What is a Horse Race?

A horse race is a contest in which horses are run over a measured course for the purpose of making a wager. The winners receive prizes ranging from cups to purses and in some cases money.

The most famous horse races are held in major cities around the world, including New York City and Melbourne, Australia. These events attract thousands of spectators and are often broadcast worldwide. The horse races have become popular betting opportunities for people of all ages and income levels.

Racing is a sport with roots in ancient Rome and Greece. By the 18th century, British colonists had established organized racing as a means of raising capital. The sport was dominated by stamina and endurance rather than speed, and the prize was a silver cup.

Modern medications, however, confused the picture. Powerful painkillers and anti-inflammatories designed for humans crossed over into race preparation, masking injury or illness in some horses and giving others the courage to run beyond their limits. In addition, race officials lacked the ability to keep up with the many new drugs that were being used in training and didn’t have stiff penalties for breaking rules.

As a result, the industry deteriorated rapidly. Santa Anita officials, for example, told anyone who would listen that their primary concern was the safety of the equine athletes. The track flooded the area with veterinarians and expensive imaging equipment, and trainers were forced to stop using drugs that had not been approved by the sport’s national authority. The result was an improvement in overall safety, but the problem did not disappear.

A slew of other issues afflicted the industry: abusive training practices, drug use and the slaughter of unfit or injured animals. A powerful investigation by PETA in 2019 sparked a series of improvements, including the implementation of a nationwide system for inspecting breeding and training facilities and the launch of a program to monitor the health and well-being of racehorses.

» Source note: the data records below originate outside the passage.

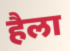
हैलाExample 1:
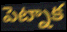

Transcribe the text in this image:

పెట్నాక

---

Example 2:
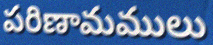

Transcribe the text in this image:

పరిణామములు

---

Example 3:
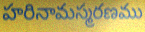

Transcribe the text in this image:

హరినామస్మరణము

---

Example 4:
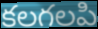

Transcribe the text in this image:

కలగలపి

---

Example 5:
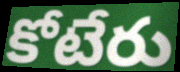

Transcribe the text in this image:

కోటేరు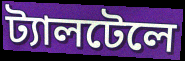
ট্যালটেলেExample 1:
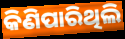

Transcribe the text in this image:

କିଣିପାରିଥିଲି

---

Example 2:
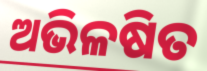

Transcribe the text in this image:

ଅଭିଳଷିତ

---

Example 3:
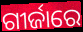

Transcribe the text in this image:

ଗୀର୍ଜାରେ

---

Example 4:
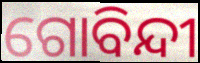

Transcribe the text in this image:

ଗୋବିନ୍ଦୀ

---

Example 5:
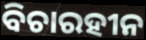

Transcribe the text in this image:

ବିଚାରହୀନ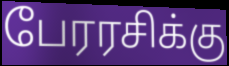
பேரரசிக்குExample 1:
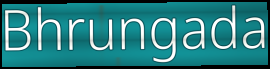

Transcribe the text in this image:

Bhrungada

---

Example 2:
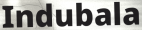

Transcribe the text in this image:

Indubala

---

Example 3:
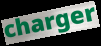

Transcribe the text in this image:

charger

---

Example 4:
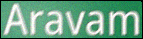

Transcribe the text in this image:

Aravam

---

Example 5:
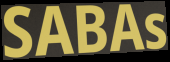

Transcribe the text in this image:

SABAsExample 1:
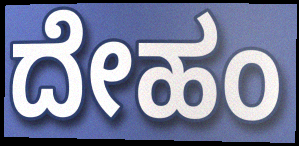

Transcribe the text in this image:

ದೇಹಂ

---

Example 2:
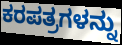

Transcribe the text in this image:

ಕರಪತ್ರಗಳನ್ನು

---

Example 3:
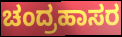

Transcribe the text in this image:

ಚಂದ್ರಹಾಸರ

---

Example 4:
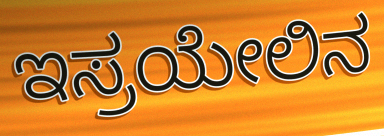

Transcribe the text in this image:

ಇಸ್ರಯೇಲಿನ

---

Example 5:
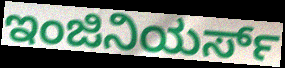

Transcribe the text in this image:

ಇಂಜಿನಿಯರ್ಸ್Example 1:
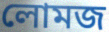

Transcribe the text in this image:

লোমজ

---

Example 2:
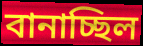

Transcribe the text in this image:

বানাচ্ছিল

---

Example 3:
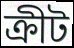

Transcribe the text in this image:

ক্রীট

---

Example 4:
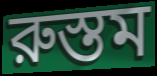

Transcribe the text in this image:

রুস্তম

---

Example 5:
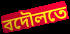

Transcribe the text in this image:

বদৌলতে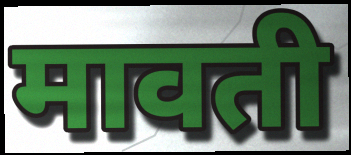
मावती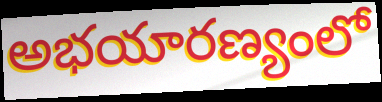
అభయారణ్యంలో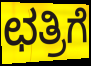
ಛತ್ರಿಗೆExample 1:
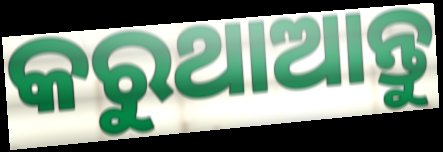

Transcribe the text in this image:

କରୁଥାଆନ୍ତୁ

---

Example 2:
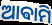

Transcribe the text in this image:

ଆଵାମି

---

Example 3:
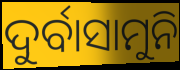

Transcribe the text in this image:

ଦୁର୍ବାସାମୁନି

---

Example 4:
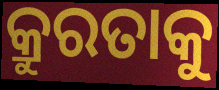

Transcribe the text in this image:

କ୍ରୁରତାକୁ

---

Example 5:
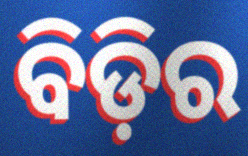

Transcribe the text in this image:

ବିଡ଼ିର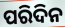
ପରିଦିନ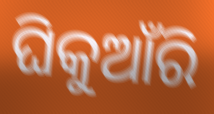
ଘିକୁଆଁରିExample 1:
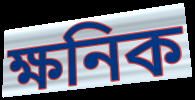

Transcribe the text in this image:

ক্ষনিক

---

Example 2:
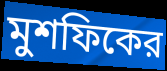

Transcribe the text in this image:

মুশফিকের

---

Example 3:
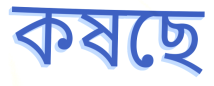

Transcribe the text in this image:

কষছে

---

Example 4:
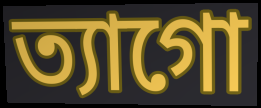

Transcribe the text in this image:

ত্যাগো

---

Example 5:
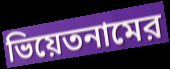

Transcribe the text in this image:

ভিয়েতনামেরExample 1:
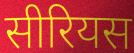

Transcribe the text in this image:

सीरियस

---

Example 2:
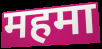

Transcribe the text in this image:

महमा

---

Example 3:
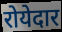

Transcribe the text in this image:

रोयेदार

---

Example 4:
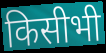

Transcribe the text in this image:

किसीभी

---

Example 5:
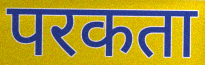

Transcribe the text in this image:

परकता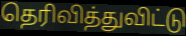
தெரிவித்துவிட்டுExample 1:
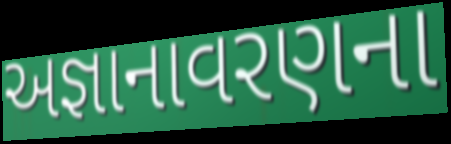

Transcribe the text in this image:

અજ્ઞાનાવરણના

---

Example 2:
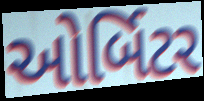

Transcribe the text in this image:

ઓર્બિટર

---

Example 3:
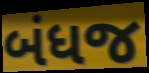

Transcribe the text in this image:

બંધજ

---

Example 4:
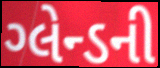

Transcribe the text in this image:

ગ્લેન્ડની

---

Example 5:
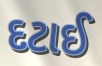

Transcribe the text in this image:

દટાઈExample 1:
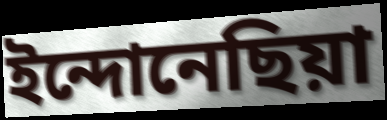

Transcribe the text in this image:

ইন্দোনেছিয়া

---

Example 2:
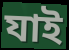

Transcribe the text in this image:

যাই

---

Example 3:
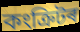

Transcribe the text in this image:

কংক্ৰিটৰ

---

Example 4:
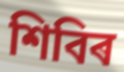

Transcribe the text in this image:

শিবিৰ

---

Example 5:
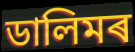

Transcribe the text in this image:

ডালিমৰ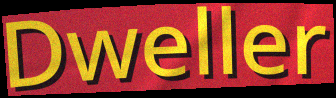
Dweller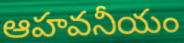
ఆహవనీయం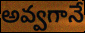
అవ్వగానేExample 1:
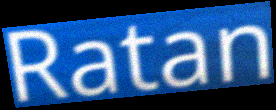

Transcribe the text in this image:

Ratan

While some executives and governance observers are uncomfortable with the concept of a succession “horse race,” in which overt competition for the CEO position pits several candidates against each other within an established time frame, the method has produced exceptional leaders at companies including General Electric, GlaxoSmithKline and Abbott Laboratories. The key to success is ensuring that the board and current CEO understand the capabilities of each candidate and can evaluate the potential impact on the company. A careful assessment will also help determine whether the candidate is a good fit for the culture and organization. If the right leader does not emerge, the process may need to be repeated. In that case, the board should be prepared to reassess the criteria for selecting the next executive.